> PROVIDED INFORMATION
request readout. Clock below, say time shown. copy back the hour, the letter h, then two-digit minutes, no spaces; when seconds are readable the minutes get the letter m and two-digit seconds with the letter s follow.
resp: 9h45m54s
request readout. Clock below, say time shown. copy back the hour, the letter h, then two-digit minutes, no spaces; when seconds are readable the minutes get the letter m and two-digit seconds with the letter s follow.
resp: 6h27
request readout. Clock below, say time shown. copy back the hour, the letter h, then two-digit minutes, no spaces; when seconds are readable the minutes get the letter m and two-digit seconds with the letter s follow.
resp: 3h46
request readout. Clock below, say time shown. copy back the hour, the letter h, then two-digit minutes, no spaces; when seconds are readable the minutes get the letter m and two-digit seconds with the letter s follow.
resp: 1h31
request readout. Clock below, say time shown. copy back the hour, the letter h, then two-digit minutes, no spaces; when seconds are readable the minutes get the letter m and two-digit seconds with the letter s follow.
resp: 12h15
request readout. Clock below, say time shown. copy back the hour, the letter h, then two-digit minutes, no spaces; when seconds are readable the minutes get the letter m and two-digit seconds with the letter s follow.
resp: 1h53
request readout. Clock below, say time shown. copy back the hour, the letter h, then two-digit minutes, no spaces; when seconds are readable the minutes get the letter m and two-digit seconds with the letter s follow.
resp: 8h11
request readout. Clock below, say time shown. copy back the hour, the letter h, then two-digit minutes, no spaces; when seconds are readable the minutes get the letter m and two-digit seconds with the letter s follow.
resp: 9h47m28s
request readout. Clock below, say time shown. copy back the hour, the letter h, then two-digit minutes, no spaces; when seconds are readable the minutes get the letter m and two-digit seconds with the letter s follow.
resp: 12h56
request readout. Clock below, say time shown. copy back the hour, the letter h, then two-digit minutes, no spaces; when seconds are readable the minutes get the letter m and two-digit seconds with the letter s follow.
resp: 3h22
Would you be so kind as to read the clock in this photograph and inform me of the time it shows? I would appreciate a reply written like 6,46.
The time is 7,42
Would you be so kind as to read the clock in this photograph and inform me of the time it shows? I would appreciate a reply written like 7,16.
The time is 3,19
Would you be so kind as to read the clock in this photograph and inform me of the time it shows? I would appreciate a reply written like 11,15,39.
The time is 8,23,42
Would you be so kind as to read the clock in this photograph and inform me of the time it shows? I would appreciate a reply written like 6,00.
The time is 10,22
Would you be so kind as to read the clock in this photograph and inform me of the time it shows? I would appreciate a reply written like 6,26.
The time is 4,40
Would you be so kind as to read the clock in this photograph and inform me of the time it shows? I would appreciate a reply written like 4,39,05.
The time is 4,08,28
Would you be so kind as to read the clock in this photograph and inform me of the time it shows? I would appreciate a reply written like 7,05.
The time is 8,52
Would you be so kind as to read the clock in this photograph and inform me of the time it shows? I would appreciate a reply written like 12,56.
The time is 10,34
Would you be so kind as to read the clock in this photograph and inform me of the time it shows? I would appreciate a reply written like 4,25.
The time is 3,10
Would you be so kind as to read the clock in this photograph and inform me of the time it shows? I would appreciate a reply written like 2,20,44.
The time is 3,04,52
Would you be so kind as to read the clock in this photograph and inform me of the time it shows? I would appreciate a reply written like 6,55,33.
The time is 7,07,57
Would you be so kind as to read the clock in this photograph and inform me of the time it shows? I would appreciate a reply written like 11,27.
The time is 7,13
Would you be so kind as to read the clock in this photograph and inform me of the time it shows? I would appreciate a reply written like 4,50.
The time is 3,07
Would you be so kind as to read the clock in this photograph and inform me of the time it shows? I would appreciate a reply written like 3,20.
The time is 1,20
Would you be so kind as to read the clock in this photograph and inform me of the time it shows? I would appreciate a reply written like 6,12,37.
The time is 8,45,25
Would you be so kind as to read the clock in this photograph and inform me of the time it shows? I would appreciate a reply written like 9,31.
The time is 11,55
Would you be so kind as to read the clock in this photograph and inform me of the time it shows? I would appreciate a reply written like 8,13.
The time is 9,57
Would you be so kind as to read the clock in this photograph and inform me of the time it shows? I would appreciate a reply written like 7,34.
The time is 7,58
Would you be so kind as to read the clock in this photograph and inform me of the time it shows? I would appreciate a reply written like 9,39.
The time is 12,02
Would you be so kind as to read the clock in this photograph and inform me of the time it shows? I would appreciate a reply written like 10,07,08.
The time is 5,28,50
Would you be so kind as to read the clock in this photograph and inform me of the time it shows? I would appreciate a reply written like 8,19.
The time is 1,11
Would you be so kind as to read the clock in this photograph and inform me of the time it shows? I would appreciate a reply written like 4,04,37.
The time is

> YOUR OBJECTIVE
Can you pull out every one of the records above and reproduce each line word for word?

> RESULT FOR THIS TASK
request readout. Clock below, say time shown. copy back the hour, the letter h, then two-digit minutes, no spaces; when seconds are readable the minutes get the letter m and two-digit seconds with the letter s follow.
resp: 9h45m54s
request readout. Clock below, say time shown. copy back the hour, the letter h, then two-digit minutes, no spaces; when seconds are readable the minutes get the letter m and two-digit seconds with the letter s follow.
resp: 6h27
request readout. Clock below, say time shown. copy back the hour, the letter h, then two-digit minutes, no spaces; when seconds are readable the minutes get the letter m and two-digit seconds with the letter s follow.
resp: 3h46
request readout. Clock below, say time shown. copy back the hour, the letter h, then two-digit minutes, no spaces; when seconds are readable the minutes get the letter m and two-digit seconds with the letter s follow.
resp: 1h31
request readout. Clock below, say time shown. copy back the hour, the letter h, then two-digit minutes, no spaces; when seconds are readable the minutes get the letter m and two-digit seconds with the letter s follow.
resp: 12h15
request readout. Clock below, say time shown. copy back the hour, the letter h, then two-digit minutes, no spaces; when seconds are readable the minutes get the letter m and two-digit seconds with the letter s follow.
resp: 1h53
request readout. Clock below, say time shown. copy back the hour, the letter h, then two-digit minutes, no spaces; when seconds are readable the minutes get the letter m and two-digit seconds with the letter s follow.
resp: 8h11
request readout. Clock below, say time shown. copy back the hour, the letter h, then two-digit minutes, no spaces; when seconds are readable the minutes get the letter m and two-digit seconds with the letter s follow.
resp: 9h47m28s
request readout. Clock below, say time shown. copy back the hour, the letter h, then two-digit minutes, no spaces; when seconds are readable the minutes get the letter m and two-digit seconds with the letter s follow.
resp: 12h56
request readout. Clock below, say time shown. copy back the hour, the letter h, then two-digit minutes, no spaces; when seconds are readable the minutes get the letter m and two-digit seconds with the letter s follow.
resp: 3h22
Would you be so kind as to read the clock in this photograph and inform me of the time it shows? I would appreciate a reply written like 6,46.
The time is 7,42
Would you be so kind as to read the clock in this photograph and inform me of the time it shows? I would appreciate a reply written like 7,16.
The time is 3,19
Would you be so kind as to read the clock in this photograph and inform me of the time it shows? I would appreciate a reply written like 11,15,39.
The time is 8,23,42
Would you be so kind as to read the clock in this photograph and inform me of the time it shows? I would appreciate a reply written like 6,00.
The time is 10,22
Would you be so kind as to read the clock in this photograph and inform me of the time it shows? I would appreciate a reply written like 6,26.
The time is 4,40
Would you be so kind as to read the clock in this photograph and inform me of the time it shows? I would appreciate a reply written like 4,39,05.
The time is 4,08,28
Would you be so kind as to read the clock in this photograph and inform me of the time it shows? I would appreciate a reply written like 7,05.
The time is 8,52
Would you be so kind as to read the clock in this photograph and inform me of the time it shows? I would appreciate a reply written like 12,56.
The time is 10,34
Would you be so kind as to read the clock in this photograph and inform me of the time it shows? I would appreciate a reply written like 4,25.
The time is 3,10
Would you be so kind as to read the clock in this photograph and inform me of the time it shows? I would appreciate a reply written like 2,20,44.
The time is 3,04,52
Would you be so kind as to read the clock in this photograph and inform me of the time it shows? I would appreciate a reply written like 6,55,33.
The time is 7,07,57
Would you be so kind as to read the clock in this photograph and inform me of the time it shows? I would appreciate a reply written like 11,27.
The time is 7,13
Would you be so kind as to read the clock in this photograph and inform me of the time it shows? I would appreciate a reply written like 4,50.
The time is 3,07
Would you be so kind as to read the clock in this photograph and inform me of the time it shows? I would appreciate a reply written like 3,20.
The time is 1,20
Would you be so kind as to read the clock in this photograph and inform me of the time it shows? I would appreciate a reply written like 6,12,37.
The time is 8,45,25
Would you be so kind as to read the clock in this photograph and inform me of the time it shows? I would appreciate a reply written like 9,31.
The time is 11,55
Would you be so kind as to read the clock in this photograph and inform me of the time it shows? I would appreciate a reply written like 8,13.
The time is 9,57
Would you be so kind as to read the clock in this photograph and inform me of the time it shows? I would appreciate a reply written like 7,34.
The time is 7,58
Would you be so kind as to read the clock in this photograph and inform me of the time it shows? I would appreciate a reply written like 9,39.
The time is 12,02
Would you be so kind as to read the clock in this photograph and inform me of the time it shows? I would appreciate a reply written like 10,07,08.
The time is 5,28,50
Would you be so kind as to read the clock in this photograph and inform me of the time it shows? I would appreciate a reply written like 8,19.
The time is 1,11
Would you be so kind as to read the clock in this photograph and inform me of the time it shows? I would appreciate a reply written like 4,04,37.
The time is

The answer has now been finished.